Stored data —
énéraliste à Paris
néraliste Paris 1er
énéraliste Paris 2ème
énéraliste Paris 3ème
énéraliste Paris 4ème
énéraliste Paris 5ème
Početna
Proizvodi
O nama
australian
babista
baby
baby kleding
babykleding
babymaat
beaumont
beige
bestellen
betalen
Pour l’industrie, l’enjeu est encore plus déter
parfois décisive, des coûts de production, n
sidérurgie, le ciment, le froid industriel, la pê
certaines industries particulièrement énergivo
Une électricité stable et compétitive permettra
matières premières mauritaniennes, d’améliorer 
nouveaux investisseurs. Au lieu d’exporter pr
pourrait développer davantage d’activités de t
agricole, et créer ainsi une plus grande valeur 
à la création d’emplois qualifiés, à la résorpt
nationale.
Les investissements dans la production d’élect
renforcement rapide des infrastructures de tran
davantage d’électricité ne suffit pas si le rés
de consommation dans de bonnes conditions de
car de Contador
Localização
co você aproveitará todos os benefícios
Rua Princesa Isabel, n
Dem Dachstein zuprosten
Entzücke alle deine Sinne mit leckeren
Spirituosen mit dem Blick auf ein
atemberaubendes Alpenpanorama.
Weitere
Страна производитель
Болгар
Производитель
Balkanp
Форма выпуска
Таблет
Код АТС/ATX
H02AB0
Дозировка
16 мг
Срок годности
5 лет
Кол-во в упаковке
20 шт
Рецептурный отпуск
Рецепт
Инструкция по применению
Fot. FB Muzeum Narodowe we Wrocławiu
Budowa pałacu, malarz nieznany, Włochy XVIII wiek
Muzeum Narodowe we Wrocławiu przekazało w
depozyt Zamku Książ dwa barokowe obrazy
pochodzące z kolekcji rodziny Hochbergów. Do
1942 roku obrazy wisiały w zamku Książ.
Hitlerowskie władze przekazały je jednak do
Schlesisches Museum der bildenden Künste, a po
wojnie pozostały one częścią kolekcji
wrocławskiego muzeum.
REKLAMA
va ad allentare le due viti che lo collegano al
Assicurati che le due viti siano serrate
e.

WORK TASK — Copy out all of the material again, changing every "obrazy" to "płótna" and leaving everything else untouched.

ANSWER SECTION —
énéraliste à Paris
néraliste Paris 1er
énéraliste Paris 2ème
énéraliste Paris 3ème
énéraliste Paris 4ème
énéraliste Paris 5ème
Početna
Proizvodi
O nama
australian
babista
baby
baby kleding
babykleding
babymaat
beaumont
beige
bestellen
betalen
Pour l’industrie, l’enjeu est encore plus déter
parfois décisive, des coûts de production, n
sidérurgie, le ciment, le froid industriel, la pê
certaines industries particulièrement énergivo
Une électricité stable et compétitive permettra
matières premières mauritaniennes, d’améliorer 
nouveaux investisseurs. Au lieu d’exporter pr
pourrait développer davantage d’activités de t
agricole, et créer ainsi une plus grande valeur 
à la création d’emplois qualifiés, à la résorpt
nationale.
Les investissements dans la production d’élect
renforcement rapide des infrastructures de tran
davantage d’électricité ne suffit pas si le rés
de consommation dans de bonnes conditions de
car de Contador
Localização
co você aproveitará todos os benefícios
Rua Princesa Isabel, n
Dem Dachstein zuprosten
Entzücke alle deine Sinne mit leckeren
Spirituosen mit dem Blick auf ein
atemberaubendes Alpenpanorama.
Weitere
Страна производитель
Болгар
Производитель
Balkanp
Форма выпуска
Таблет
Код АТС/ATX
H02AB0
Дозировка
16 мг
Срок годности
5 лет
Кол-во в упаковке
20 шт
Рецептурный отпуск
Рецепт
Инструкция по применению
Fot. FB Muzeum Narodowe we Wrocławiu
Budowa pałacu, malarz nieznany, Włochy XVIII wiek
Muzeum Narodowe we Wrocławiu przekazało w
depozyt Zamku Książ dwa barokowe płótna
pochodzące z kolekcji rodziny Hochbergów. Do
1942 roku płótna wisiały w zamku Książ.
Hitlerowskie władze przekazały je jednak do
Schlesisches Museum der bildenden Künste, a po
wojnie pozostały one częścią kolekcji
wrocławskiego muzeum.
REKLAMA
va ad allentare le due viti che lo collegano al
Assicurati che le due viti siano serrate
e.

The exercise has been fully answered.